Stage 3 - Code reviews
To truly understand risk exposure required a more detailed understanding of the software, and banks slowly began to incorporate security source code reviews. These were helpful on a number of fronts:
First, the “shock and awe” of showing developers exactly how hackers exploited the code that they wrote very much helped to evangelise the “security starts with development” message. Second, manual code reviews identified many issues early in the cycle, preventing issues downstream. Third, security teams were empowered into what is called a “gate model”, meaning if the security team felt the application wasn’t secure enough to go live, it didn’t. Developers, forced to comply, made the necessary security fixes to meet production requirements.
However, this approach was expensive, as application size, and complexity, continued to grow at exponential rates and made thorough analyses impossible. Security was still putting out fires, although pagers weren’t going off as often.
Stage 4 - Use a static analyser
Many of today’s static analysers are precise and scalable. However, this must be coupled with an appropriate policy to support it. Otherwise, a static analysis tool can catch security holes early, but if developers continue making them, then this becomes an expensive strategy.
Stage 5 - Building security in with the security-conscious developer
Finally, the banks realised that smart developers produce fewer bugs and therefore education was needed. Today, many banks have introduced training focused on developing software securely.

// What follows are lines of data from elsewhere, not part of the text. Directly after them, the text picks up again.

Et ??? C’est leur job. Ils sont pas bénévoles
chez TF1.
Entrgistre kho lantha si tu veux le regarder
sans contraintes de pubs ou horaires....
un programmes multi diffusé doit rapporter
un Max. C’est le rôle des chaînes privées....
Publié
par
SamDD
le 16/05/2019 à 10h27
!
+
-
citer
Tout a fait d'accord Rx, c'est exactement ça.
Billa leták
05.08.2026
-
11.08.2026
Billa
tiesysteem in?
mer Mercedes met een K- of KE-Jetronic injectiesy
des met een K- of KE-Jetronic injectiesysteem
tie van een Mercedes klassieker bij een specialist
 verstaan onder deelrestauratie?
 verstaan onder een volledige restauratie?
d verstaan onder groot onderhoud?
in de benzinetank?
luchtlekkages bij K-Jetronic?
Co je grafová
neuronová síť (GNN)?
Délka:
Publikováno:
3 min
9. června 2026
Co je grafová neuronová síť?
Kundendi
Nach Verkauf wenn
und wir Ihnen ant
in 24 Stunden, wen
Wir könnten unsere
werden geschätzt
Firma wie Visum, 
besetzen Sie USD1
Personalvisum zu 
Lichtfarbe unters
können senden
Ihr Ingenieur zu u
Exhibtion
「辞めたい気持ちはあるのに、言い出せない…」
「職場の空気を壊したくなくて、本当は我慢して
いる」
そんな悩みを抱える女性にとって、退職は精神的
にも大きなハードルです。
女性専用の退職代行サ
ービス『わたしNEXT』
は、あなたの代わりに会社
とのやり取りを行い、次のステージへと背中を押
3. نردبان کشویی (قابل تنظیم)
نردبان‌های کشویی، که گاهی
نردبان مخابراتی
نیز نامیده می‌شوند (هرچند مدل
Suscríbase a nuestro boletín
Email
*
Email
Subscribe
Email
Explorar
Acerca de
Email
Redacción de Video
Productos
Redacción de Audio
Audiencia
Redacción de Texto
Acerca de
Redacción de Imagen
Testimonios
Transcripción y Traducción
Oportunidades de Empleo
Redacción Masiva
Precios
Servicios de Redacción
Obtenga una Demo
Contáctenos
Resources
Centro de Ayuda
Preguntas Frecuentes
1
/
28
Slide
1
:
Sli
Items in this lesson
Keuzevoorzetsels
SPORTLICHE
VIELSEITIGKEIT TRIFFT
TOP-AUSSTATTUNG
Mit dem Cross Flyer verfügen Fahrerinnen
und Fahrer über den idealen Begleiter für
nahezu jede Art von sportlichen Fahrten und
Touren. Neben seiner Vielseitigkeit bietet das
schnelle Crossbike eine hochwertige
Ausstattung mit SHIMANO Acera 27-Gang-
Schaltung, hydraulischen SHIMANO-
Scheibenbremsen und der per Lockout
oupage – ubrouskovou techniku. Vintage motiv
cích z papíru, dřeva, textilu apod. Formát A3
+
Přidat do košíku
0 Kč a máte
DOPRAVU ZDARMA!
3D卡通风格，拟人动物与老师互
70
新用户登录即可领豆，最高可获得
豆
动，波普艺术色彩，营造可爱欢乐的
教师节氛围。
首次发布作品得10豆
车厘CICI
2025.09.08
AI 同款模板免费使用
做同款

Static tools, deployed at the desktop for unit tests and centrally for system tests, reinforced what developers learned. Not surprisingly, given the high profile and high-risk exposure of the software that they were coding, developers within the banks embraced the knowledge and rarely produced the same errors.
Although hackers always look for new ways to break into code, many security teams within banks today report a vast reduction in “S1” vulnerabilities. More importantly, their pagers are almost always silent.
Conclusion
Automated discovery and vulnerability analysis technology enables businesses to do more intelligent code audits and do them more frequently throughout the software development cycle. However, just as poor financial processes can’t be fixed through auditing alone, security-deficient software development processes can’t be fixed through code auditing alone.
Businesses need to learn the lessons of the banks described, and fix the software development process for their critical applications, just as they would fix any other faulty business process that jeopardises their budgets, brands and bottom lines.
In addition to using automated discovery and vulnerability analysis technology, businesses need to weave security expertise – “security DNA” – into their software acquisition, development and deployment activities.